James Jones's novel From Here to Eternity was a bestseller. Portraying Army life immediately before Pearl Harbor, its racy sex scenes, lively and rough language, and vivid characterizations of men under stress made it one of the most widely read books to come out of World War II. Hollywood was interested but felt that the book would be a difficult project. Obviously the realistic and explicit sex scenes were the basis for much of the book's appeal. The book was also very lengthy and somewhat rambling. If one could conquer the problems of translating the language and sex to the screen, could a film be made that captured the spirit of the book? Hollywood wanted to try because the loss of its audience to television and divestiture of the studios' theater chains were forcing Hollywood to provide forms of entertainment that could not be found elsewhere.

Columbia's chief executive Harry Cohn bought the rights and worked on the project directly with producer Buddy Adler, director Fred Zinnemann, and writer Dan Taradash. Cohn appeared on the set to make suggestions and felt that he really contributed to the project. For the first and only time in his career, his name was included in the ads for the film. But Cohn and his director did not have a smooth relationship. Zinnemann had his own ideas how to handle the film.

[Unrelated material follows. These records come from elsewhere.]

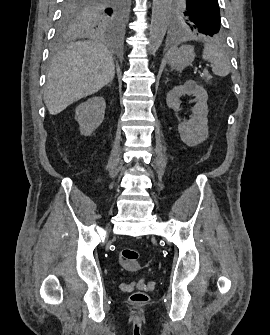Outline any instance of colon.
Wrapping results in <instances>:
<instances>
[{"label":"colon","instance_id":"1","mask_svg":"<svg viewBox=\"0 0 270 335\" xmlns=\"http://www.w3.org/2000/svg\"><path fill=\"white\" fill-rule=\"evenodd\" d=\"M139 251L135 248H123L120 252L121 265L127 269H133L138 265ZM131 300L138 304H144L148 301V295L143 292H133Z\"/></svg>","mask_w":270,"mask_h":335}]
</instances>
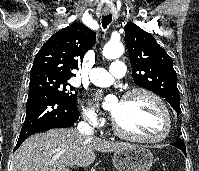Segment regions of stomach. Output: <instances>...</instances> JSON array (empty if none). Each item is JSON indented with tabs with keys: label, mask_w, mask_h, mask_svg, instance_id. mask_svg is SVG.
<instances>
[{
	"label": "stomach",
	"mask_w": 199,
	"mask_h": 171,
	"mask_svg": "<svg viewBox=\"0 0 199 171\" xmlns=\"http://www.w3.org/2000/svg\"><path fill=\"white\" fill-rule=\"evenodd\" d=\"M112 161L117 171H149L153 155L144 146L129 144L115 151Z\"/></svg>",
	"instance_id": "stomach-1"
}]
</instances>
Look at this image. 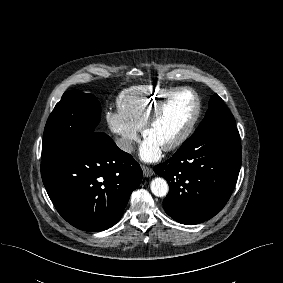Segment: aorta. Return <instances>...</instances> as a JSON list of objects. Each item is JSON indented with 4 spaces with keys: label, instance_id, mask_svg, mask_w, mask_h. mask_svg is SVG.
<instances>
[{
    "label": "aorta",
    "instance_id": "aorta-1",
    "mask_svg": "<svg viewBox=\"0 0 283 283\" xmlns=\"http://www.w3.org/2000/svg\"><path fill=\"white\" fill-rule=\"evenodd\" d=\"M150 188L152 193L157 197H164L167 195L169 187L165 179L157 177L151 181Z\"/></svg>",
    "mask_w": 283,
    "mask_h": 283
}]
</instances>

Zinnemann was an excellent choice as a director. He was known for his respect of actors, and the film was one that for success would depend on the performance of the cast. Zinnemann had also worked on short subjects earlier in his career and had developed a technique of cutting away everything but the necessities—important in bringing From Here To Eternity down to a workable but effective size. Already evident in his work (High Noon, 1952), the thematic concern of From Here To Eternity, how an individual fights for what he believes to be right, was important to Zinnemann and a theme he would return to in later films (A Nun's Story, 1959; A Man for All Seasons, 1966).

Surprisingly, considering the Cold War temperament of the times, the film is not a glorification of military life. Although the problems of bad leadership and abuse of authority are solved by the army in the film (unlike the book), officers are shown to be pompous, arrogant and ignorant. Only some of the enlisted men are shown heroically. No glorious battles are depicted, and the climax is the Japanese sneak attack on Pearl Harbor. With love affairs involving an officer's wife and an enlisted man, a military outcast and a prostitute, the melodrama of military life is the focus of the film. The beach love scene of Burt Lancaster and Deborah Kerr has become a cliché, although at the time it was considered very risqué and erotic.

The film was a very big moneymaker for Columbia, and the production won eight Academy Awards. One of those, for Best Supporting Actor, marked the comeback of Frank Sinatra. Probably most important of all, Hollywood learned that the American audience would support films that attempted to deal with adult situations and problems. The next year Columbia verified this theory with another successful adult drama, On the Waterfront.